У обоих бешено стучало сердце. Она взяла его за руку, они прошли через прихожую и распахнули дверь на кухню. У очага, ссутулившись, стояла женщина и что-то жарила на сковородке. У нее было коричневое платье и широкий синий фартук. Женщина на них даже не посмотрела.
– Эмма, быстро беги в подвал и принеси прессованных углей. Я Карлу сотню раз говорила…
– Мама, – начала Эмма, – это мой друг Иоганнес Пиннеберг из Духерова. Мы хотим пожениться.
Женщина у очага подняла глаза. У нее было острое лицо, острый грозный рот, очень светлые пронзительные глаза и десять тысяч морщин. Старуха из рабочего класса.
Женщина посмотрела на Пиннеберга, резко и со злостью, а затем вновь отвернулась к своим картофельным оладьям.
– Вот бестолочь, – сказала она. – Теперь ты тащишь своих парней ко мне в дом?
– Мама, – продолжала Ягненок, пытаясь рассмеяться, – он действительно хочет на мне жениться.

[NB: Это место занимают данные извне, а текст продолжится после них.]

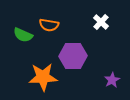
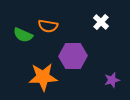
orange semicircle: moved 1 px left, 1 px down
purple star: rotated 14 degrees clockwise
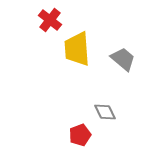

– Принеси угли, кому говорят! – крикнула женщина, орудуя вилкой.
– Мама!
Женщина вновь повернулась к ним.
– Ты все еще здесь? Затрещины ждешь?!
Ягненок тяжело вздохнула и напоследок сильно сжала руку Пиннеберга. Потом она взяла корзинку и, уходя, крикнула как можно радостнее:
– Я скоро вернусь!
Дверь в коридор захлопнулась. Пиннеберг остался стоять на кухне. Он осторожно посматривал на госпожу Мюршель, как будто один его взгляд мог вызвать у нее всплеск раздражения, а затем отвернулся к окну. Было видно только голубое летнее небо и несколько дымовых труб.
Фрау Мюршель отодвинула сковороду в сторону и продолжала возиться с конфорками – они сильно дребезжали и звенели. Она ткнула раскаленной кочергой в угли, что-то бормоча себе под нос.
– Извините, что вы сказали? – вежливо спросил Пиннеберг.
Это были первые слова, которые он произнес в этом доме, хотя ему, наверное, не следовало вообще ничего говорить.
Женщина резко обернулась к нему, будто стервятник. В одной руке она держала кочергу, а в другой вилку – не так уж и страшно, даже несмотря на то, что она тут же принялась ими размахивать. Страшно было видеть ее лицо, на котором дергались и плясали морщины, и еще хуже были ее жестокие и злые глаза.
– Только попробуйте опозорить девчонку! – крикнула она, словно была вне себя.
Пиннеберг попятился шаг назад.
– Я действительно хочу жениться на Эмме, фрау Мюршель, – начал он с тревогой.